● WHAT IS BEING ASKED: The records must be repeated exactly and in their entirety.

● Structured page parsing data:
-*-*-
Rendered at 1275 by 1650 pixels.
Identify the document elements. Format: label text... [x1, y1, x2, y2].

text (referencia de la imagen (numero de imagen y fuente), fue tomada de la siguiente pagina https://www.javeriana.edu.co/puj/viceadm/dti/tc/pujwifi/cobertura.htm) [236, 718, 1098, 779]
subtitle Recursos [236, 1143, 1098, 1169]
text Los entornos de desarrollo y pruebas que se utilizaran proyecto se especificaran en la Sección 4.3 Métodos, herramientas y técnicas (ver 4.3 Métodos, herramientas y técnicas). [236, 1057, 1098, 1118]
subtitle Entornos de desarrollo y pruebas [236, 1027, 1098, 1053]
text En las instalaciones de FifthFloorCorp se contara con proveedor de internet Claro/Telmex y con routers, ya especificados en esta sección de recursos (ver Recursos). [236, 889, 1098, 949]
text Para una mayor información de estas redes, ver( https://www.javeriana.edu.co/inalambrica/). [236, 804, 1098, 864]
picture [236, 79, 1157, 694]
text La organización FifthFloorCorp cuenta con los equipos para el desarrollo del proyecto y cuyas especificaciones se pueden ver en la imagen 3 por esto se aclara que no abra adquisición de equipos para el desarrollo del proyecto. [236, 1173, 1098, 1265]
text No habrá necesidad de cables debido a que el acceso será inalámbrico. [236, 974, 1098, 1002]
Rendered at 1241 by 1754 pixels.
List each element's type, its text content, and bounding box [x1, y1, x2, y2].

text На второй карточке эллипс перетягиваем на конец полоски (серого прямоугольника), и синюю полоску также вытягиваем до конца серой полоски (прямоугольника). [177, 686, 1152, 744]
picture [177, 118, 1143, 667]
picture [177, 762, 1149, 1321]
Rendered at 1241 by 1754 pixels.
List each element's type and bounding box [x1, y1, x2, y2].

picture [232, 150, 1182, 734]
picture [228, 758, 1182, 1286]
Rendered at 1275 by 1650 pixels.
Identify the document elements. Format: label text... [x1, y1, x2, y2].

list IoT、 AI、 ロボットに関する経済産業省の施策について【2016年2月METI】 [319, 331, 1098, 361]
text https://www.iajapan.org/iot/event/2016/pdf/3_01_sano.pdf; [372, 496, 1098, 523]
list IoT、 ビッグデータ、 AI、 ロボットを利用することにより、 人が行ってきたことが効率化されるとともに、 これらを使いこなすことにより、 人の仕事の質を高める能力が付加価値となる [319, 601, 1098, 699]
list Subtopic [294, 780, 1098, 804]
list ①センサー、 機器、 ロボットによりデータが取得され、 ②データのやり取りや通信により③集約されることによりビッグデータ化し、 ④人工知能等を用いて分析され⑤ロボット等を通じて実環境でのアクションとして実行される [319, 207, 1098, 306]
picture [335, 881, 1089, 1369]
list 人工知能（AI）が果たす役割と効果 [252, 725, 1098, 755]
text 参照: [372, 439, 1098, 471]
-*-*-
● EXERCISE RESPONSE:
Rendered at 1275 by 1650 pixels.
Identify the document elements. Format: label text... [x1, y1, x2, y2].

text (referencia de la imagen (numero de imagen y fuente), fue tomada de la siguiente pagina https://www.javeriana.edu.co/puj/viceadm/dti/tc/pujwifi/cobertura.htm) [236, 718, 1098, 779]
subtitle Recursos [236, 1143, 1098, 1169]
text Los entornos de desarrollo y pruebas que se utilizaran proyecto se especificaran en la Sección 4.3 Métodos, herramientas y técnicas (ver 4.3 Métodos, herramientas y técnicas). [236, 1057, 1098, 1118]
subtitle Entornos de desarrollo y pruebas [236, 1027, 1098, 1053]
text En las instalaciones de FifthFloorCorp se contara con proveedor de internet Claro/Telmex y con routers, ya especificados en esta sección de recursos (ver Recursos). [236, 889, 1098, 949]
text Para una mayor información de estas redes, ver( https://www.javeriana.edu.co/inalambrica/). [236, 804, 1098, 864]
picture [236, 79, 1157, 694]
text La organización FifthFloorCorp cuenta con los equipos para el desarrollo del proyecto y cuyas especificaciones se pueden ver en la imagen 3 por esto se aclara que no abra adquisición de equipos para el desarrollo del proyecto. [236, 1173, 1098, 1265]
text No habrá necesidad de cables debido a que el acceso será inalámbrico. [236, 974, 1098, 1002]
Rendered at 1241 by 1754 pixels.
List each element's type, its text content, and bounding box [x1, y1, x2, y2].

text На второй карточке эллипс перетягиваем на конец полоски (серого прямоугольника), и синюю полоску также вытягиваем до конца серой полоски (прямоугольника). [177, 686, 1152, 744]
picture [177, 118, 1143, 667]
picture [177, 762, 1149, 1321]
Rendered at 1241 by 1754 pixels.
List each element's type and bounding box [x1, y1, x2, y2].

picture [232, 150, 1182, 734]
picture [228, 758, 1182, 1286]
Rendered at 1275 by 1650 pixels.
Identify the document elements. Format: label text... [x1, y1, x2, y2].

list IoT、 AI、 ロボットに関する経済産業省の施策について【2016年2月METI】 [319, 331, 1098, 361]
text https://www.iajapan.org/iot/event/2016/pdf/3_01_sano.pdf; [372, 496, 1098, 523]
list IoT、 ビッグデータ、 AI、 ロボットを利用することにより、 人が行ってきたことが効率化されるとともに、 これらを使いこなすことにより、 人の仕事の質を高める能力が付加価値となる [319, 601, 1098, 699]
list Subtopic [294, 780, 1098, 804]
list ①センサー、 機器、 ロボットによりデータが取得され、 ②データのやり取りや通信により③集約されることによりビッグデータ化し、 ④人工知能等を用いて分析され⑤ロボット等を通じて実環境でのアクションとして実行される [319, 207, 1098, 306]
picture [335, 881, 1089, 1369]
list 人工知能（AI）が果たす役割と効果 [252, 725, 1098, 755]
text 参照: [372, 439, 1098, 471]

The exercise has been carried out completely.